Andrew si guardava intorno, con un senso d’irrealtà, via via che il momento delle nozze si avvicinava. Il matrimonio libero era una semplice dichiarazione davanti a testimoni, e doveva compiersi al termine del pranzo offerto agli ospiti e ai vicini che erano stati invitati ai festeggiamenti. Andrew non aveva parenti o amici, lì; e sebbene quella mancanza non gli pesasse, ora che si avvicinava il momento si accorgeva d’invidiare a Damon perfino la presenza dell’austero Lorenz, che stava al suo fianco per la dichiarazione solenne che avrebbe fatto di Ellemir sua moglie, secondo la legge e la consuetudine. Com’era il proverbio che aveva citato Damon? «La schiena di chi non ha un fratello è indifesa». Ebbene, la sua era indifesa veramente.
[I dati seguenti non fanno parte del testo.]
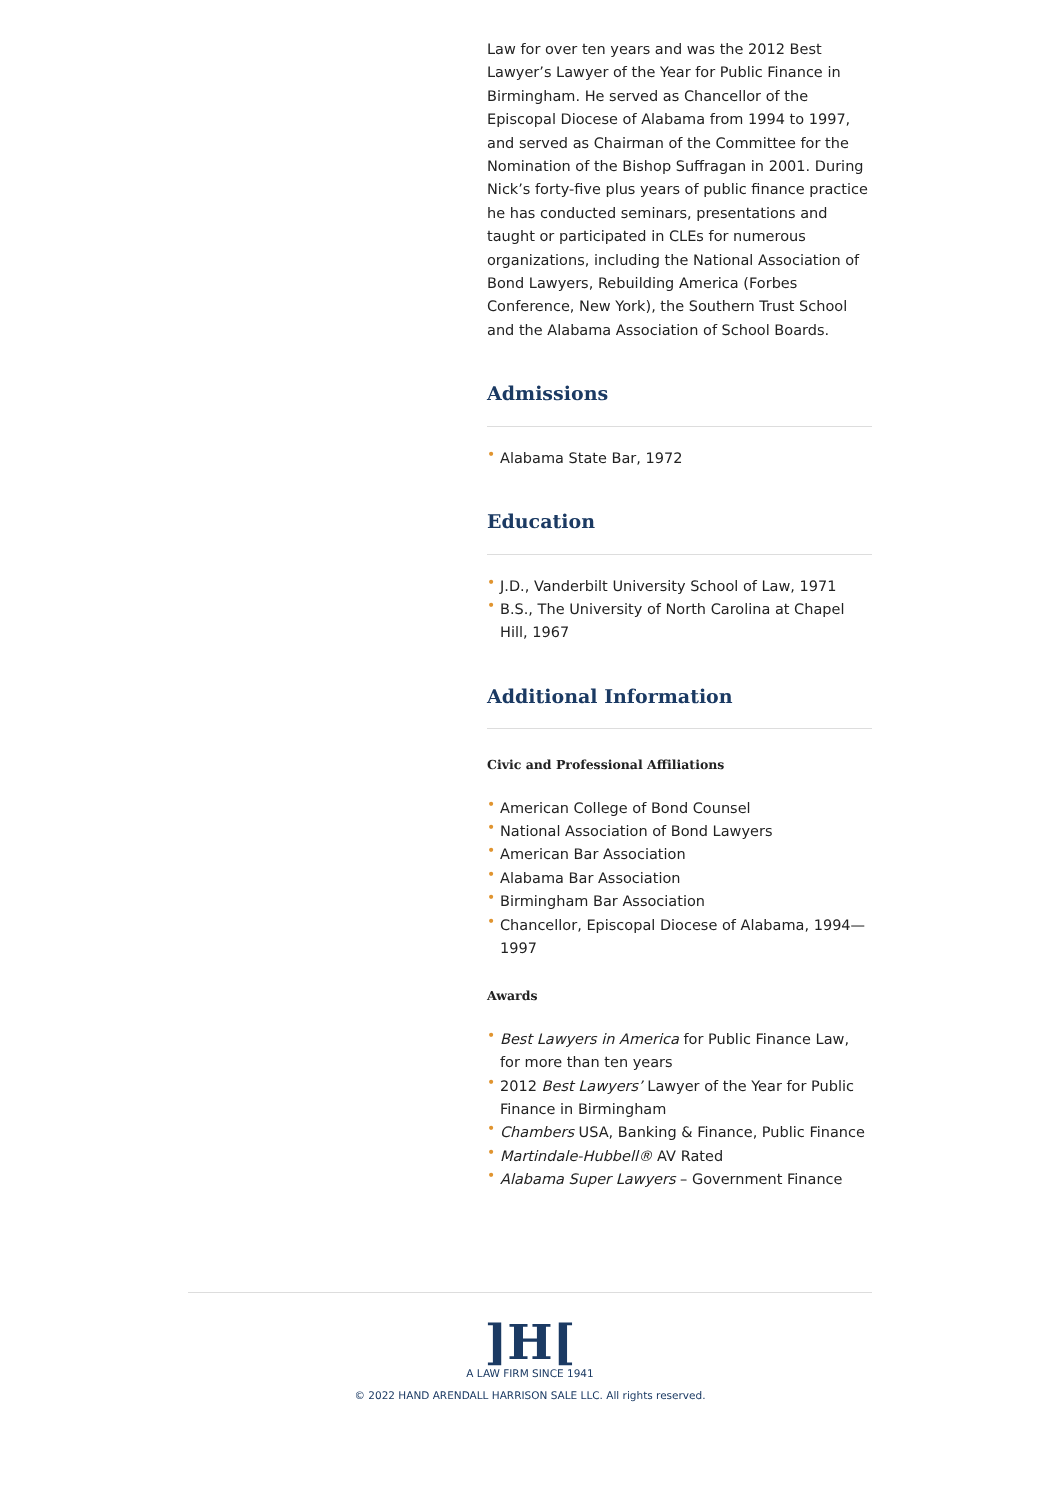Law for over ten years and was the 2012 Best Lawyer’s Lawyer of the Year for Public Finance in Birmingham. He served as Chancellor of the Episcopal Diocese of Alabama from 1994 to 1997, and served as Chairman of the Committee for the Nomination of the Bishop Suffragan in 2001. During Nick’s forty-five plus years of public finance practice he has conducted seminars, presentations and taught or participated in CLEs for numerous organizations, including the National Association of Bond Lawyers, Rebuilding America (Forbes Conference, New York), the Southern Trust School and the Alabama Association of School Boards.
Admissions
• Alabama State Bar, 1972
Education
• J.D., Vanderbilt University School of Law, 1971
• B.S., The University of North Carolina at Chapel Hill, 1967
Additional Information
Civic and Professional Affiliations
• American College of Bond Counsel
• National Association of Bond Lawyers
• American Bar Association
• Alabama Bar Association
• Birmingham Bar Association
• Chancellor, Episcopal Diocese of Alabama, 1994—1997
Awards
• Best Lawyers in America for Public Finance Law, for more than ten years
• 2012 Best Lawyers’ Lawyer of the Year for Public Finance in Birmingham
• Chambers USA, Banking & Finance, Public Finance
• Martindale-Hubbell® AV Rated
• Alabama Super Lawyers – Government Finance
]H[
A LAW FIRM SINCE 1941
© 2022 HAND ARENDALL HARRISON SALE LLC. All rights reserved.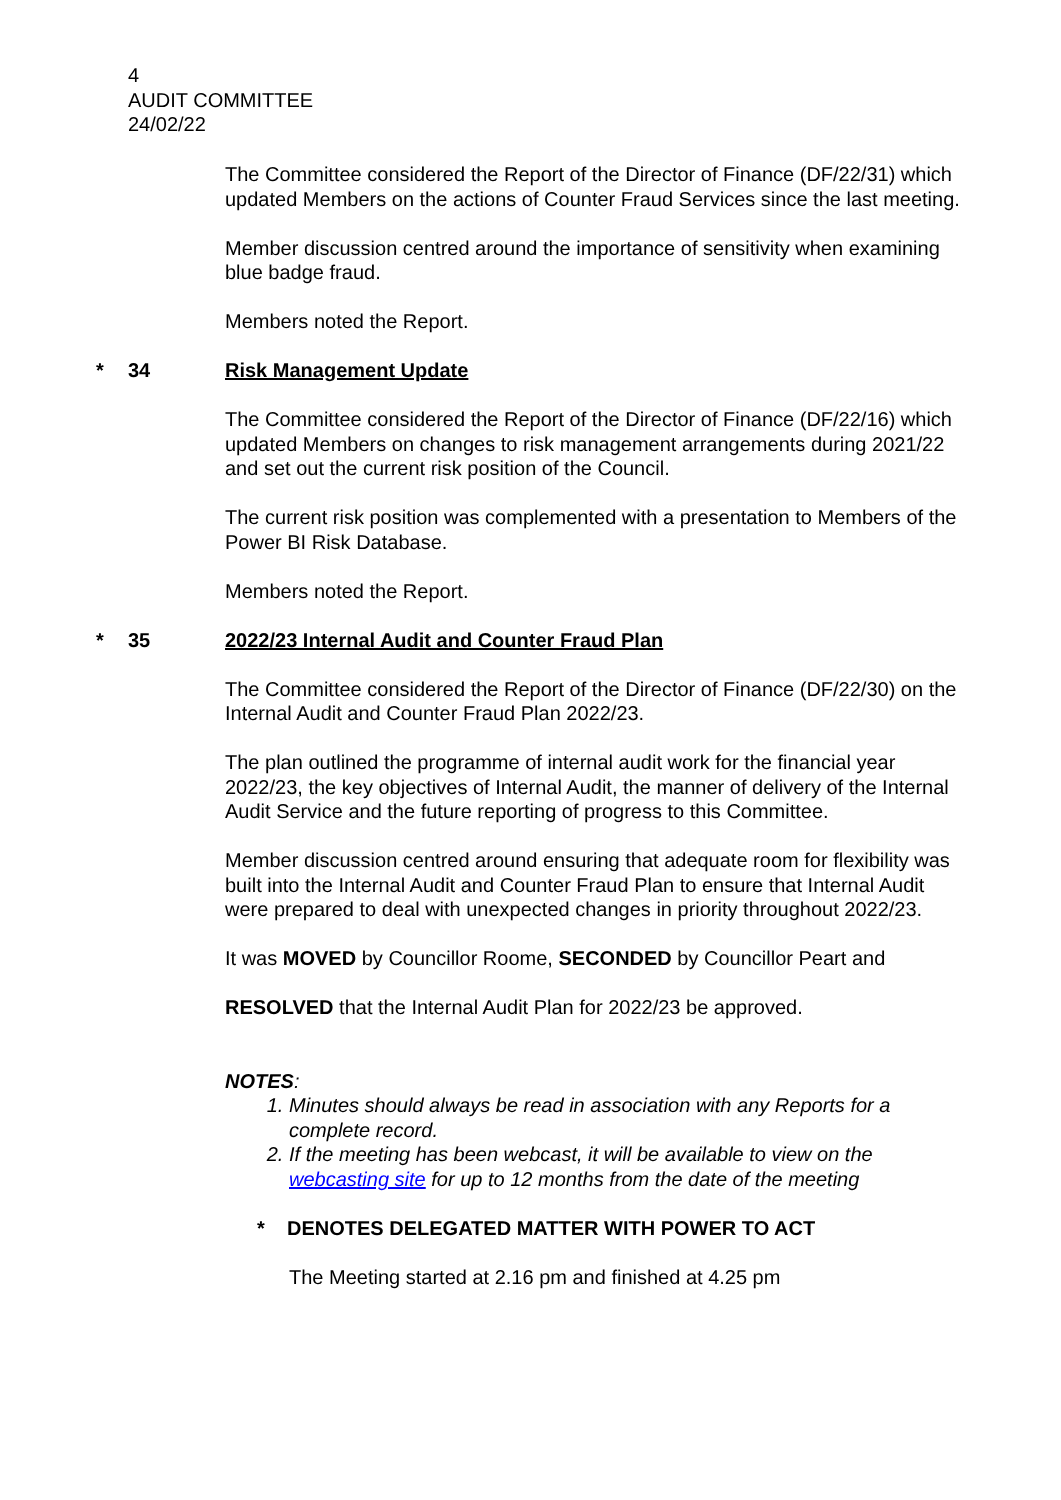4
AUDIT COMMITTEE
24/02/22
The Committee considered the Report of the Director of Finance (DF/22/31) which updated Members on the actions of Counter Fraud Services since the last meeting.
Member discussion centred around the importance of sensitivity when examining blue badge fraud.
Members noted the Report.
* 34 Risk Management Update
The Committee considered the Report of the Director of Finance (DF/22/16) which updated Members on changes to risk management arrangements during 2021/22 and set out the current risk position of the Council.
The current risk position was complemented with a presentation to Members of the Power BI Risk Database.
Members noted the Report.
* 35 2022/23 Internal Audit and Counter Fraud Plan
The Committee considered the Report of the Director of Finance (DF/22/30) on the Internal Audit and Counter Fraud Plan 2022/23.
The plan outlined the programme of internal audit work for the financial year 2022/23, the key objectives of Internal Audit, the manner of delivery of the Internal Audit Service and the future reporting of progress to this Committee.
Member discussion centred around ensuring that adequate room for flexibility was built into the Internal Audit and Counter Fraud Plan to ensure that Internal Audit were prepared to deal with unexpected changes in priority throughout 2022/23.
It was MOVED by Councillor Roome, SECONDED by Councillor Peart and
RESOLVED that the Internal Audit Plan for 2022/23 be approved.
NOTES:
1. Minutes should always be read in association with any Reports for a complete record.
2. If the meeting has been webcast, it will be available to view on the webcasting site for up to 12 months from the date of the meeting
* DENOTES DELEGATED MATTER WITH POWER TO ACT
The Meeting started at 2.16 pm and finished at 4.25 pm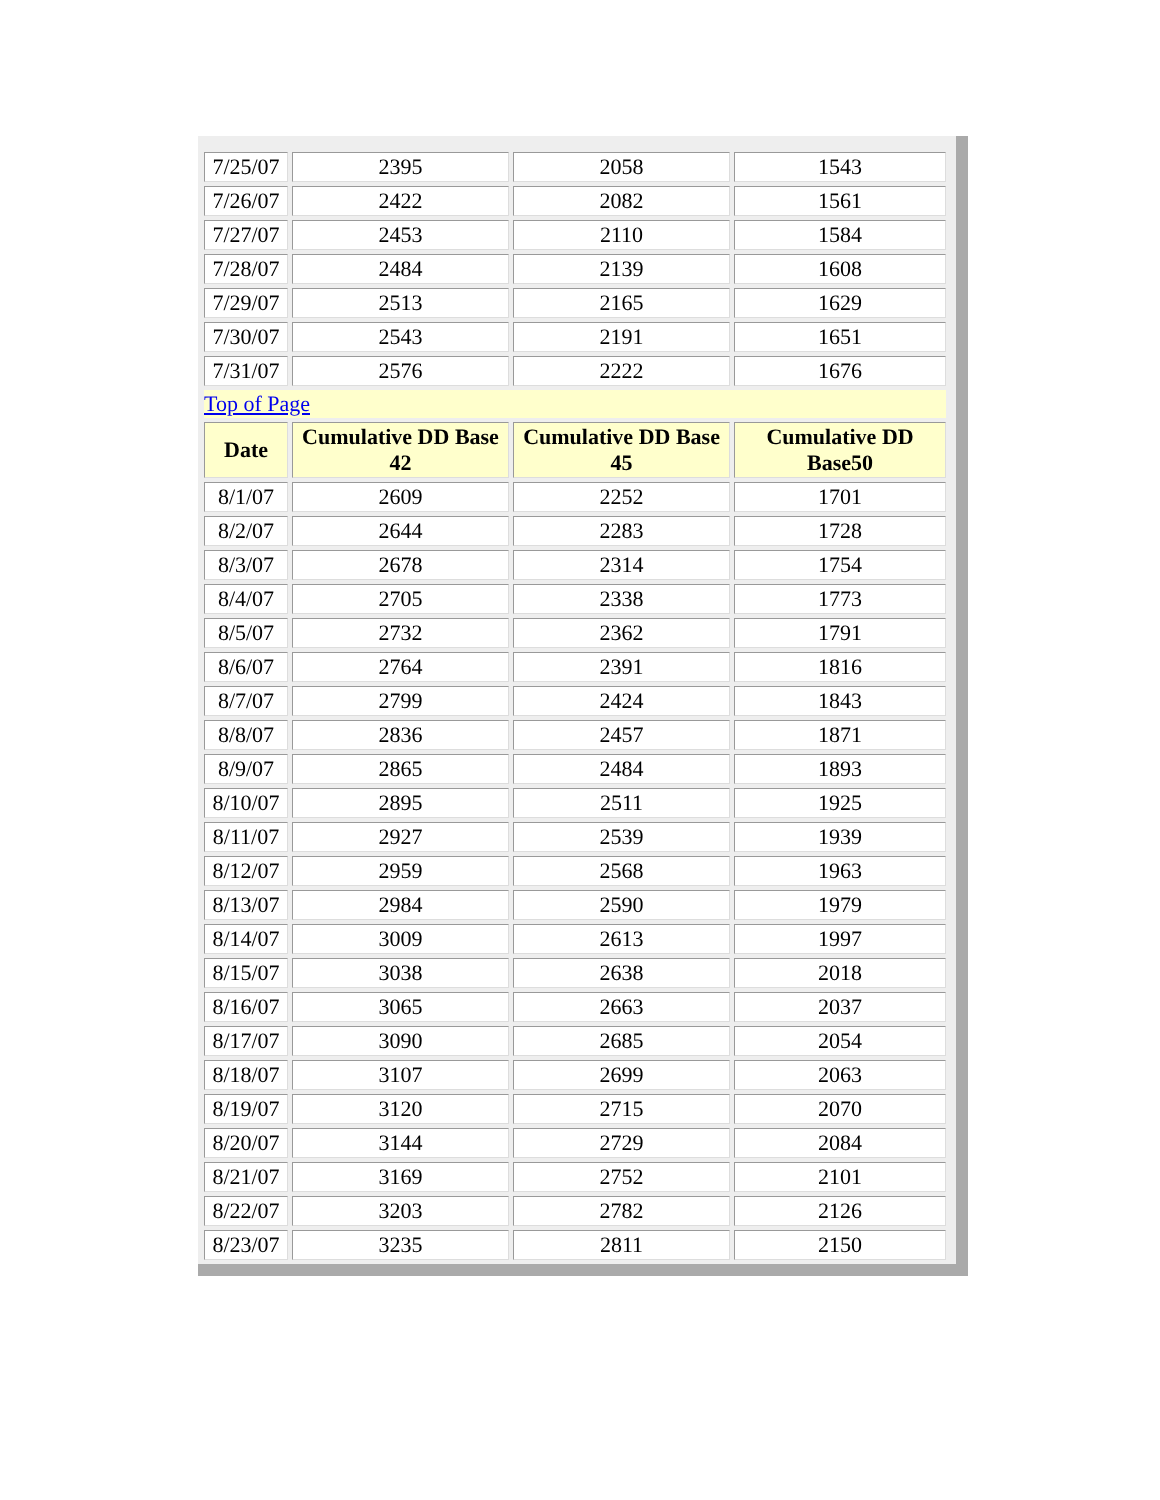| 7/25/07 | 2395 | 2058 | 1543 |
| 7/26/07 | 2422 | 2082 | 1561 |
| 7/27/07 | 2453 | 2110 | 1584 |
| 7/28/07 | 2484 | 2139 | 1608 |
| 7/29/07 | 2513 | 2165 | 1629 |
| 7/30/07 | 2543 | 2191 | 1651 |
| 7/31/07 | 2576 | 2222 | 1676 |
| Top of Page | | | |
| Date | Cumulative DD Base 42 | Cumulative DD Base 45 | Cumulative DD Base50 |
| 8/1/07 | 2609 | 2252 | 1701 |
| 8/2/07 | 2644 | 2283 | 1728 |
| 8/3/07 | 2678 | 2314 | 1754 |
| 8/4/07 | 2705 | 2338 | 1773 |
| 8/5/07 | 2732 | 2362 | 1791 |
| 8/6/07 | 2764 | 2391 | 1816 |
| 8/7/07 | 2799 | 2424 | 1843 |
| 8/8/07 | 2836 | 2457 | 1871 |
| 8/9/07 | 2865 | 2484 | 1893 |
| 8/10/07 | 2895 | 2511 | 1925 |
| 8/11/07 | 2927 | 2539 | 1939 |
| 8/12/07 | 2959 | 2568 | 1963 |
| 8/13/07 | 2984 | 2590 | 1979 |
| 8/14/07 | 3009 | 2613 | 1997 |
| 8/15/07 | 3038 | 2638 | 2018 |
| 8/16/07 | 3065 | 2663 | 2037 |
| 8/17/07 | 3090 | 2685 | 2054 |
| 8/18/07 | 3107 | 2699 | 2063 |
| 8/19/07 | 3120 | 2715 | 2070 |
| 8/20/07 | 3144 | 2729 | 2084 |
| 8/21/07 | 3169 | 2752 | 2101 |
| 8/22/07 | 3203 | 2782 | 2126 |
| 8/23/07 | 3235 | 2811 | 2150 |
Intorno al lungo tavolo nella Grande Sala di Armida, apparecchiato con la tovaglia più bella e con le stoviglie più sontuose, erano radunati tutti gli agricoltori, i piccoli proprietari e i nobili residenti a meno di un giorno di viaggio. Damon era pallido e teso, più bello del solito in un abito di pelle morbida, tinta e riccamente ricamata nei colori del suo dominio. A Andrew, quel verde e quell’arancione apparivano sgargianti. Damon porse la mano a Ellemir, che girò intorno al tavolo per andargli accanto. Era pallida e seria, in una veste verde, con i capelli raccolti in una reticella d’argento. Due ragazze — aveva spiegato a Andrew che erano state sue compagne di giochi, quando lei e Callista erano bambine: una era una nobildonna di una tenuta vicina, l’altra una ragazza del villaggio — vennero a mettersi dietro di lei.

Damon disse con voce ferma: — Amici miei, nobili, gentiluomini e gentildonne, vi abbiamo riuniti per testimoniare il nostro impegno. Siate tutti testimoni che io, Damon Ridenow di Serrais, nato libero e non impegnato con nessuna donna, prendo come libera consorte questa donna, Ellemir Lanart-Alton, col consenso dei suoi parenti. E proclamo che i suoi figli saranno dichiarati miei eredi legittimi e divideranno la mia eredità e il mio patrimonio, grande o piccolo che sia.

Ellemir gli prese la mano. La sua voce sembrava quella di una bambina, nell’enorme sala. — Siate tutti testimoni che io, Ellemir Lanart, prendo Damon Ridenow come libero consorte, col consenso dei nostri parenti.

Ci fu uno scoppio di applausi e risate e congratulazioni e abbracci e baci per la sposa e per lo sposo. Andrew strinse le mani di Damon, ma Damon l’abbracciò, com’era consuetudine, sfiorando con la guancia la guancia dell’amico. Poi Ellemir si strinse per un attimo a lui, alzandosi in punta di piedi, e per un attimo gli posò le labbra sulle labbra. Per un attimo, stordito, Andrew credette di aver ricevuto il bacio che Callista non gli aveva ancora dato, e la sua mente si offuscò. Per quel momento, non seppe quale delle due l’avesse baciato. Poi Ellemir lo guardò ridente e disse, a mezza voce: — È troppo presto perché tu sia ubriaco!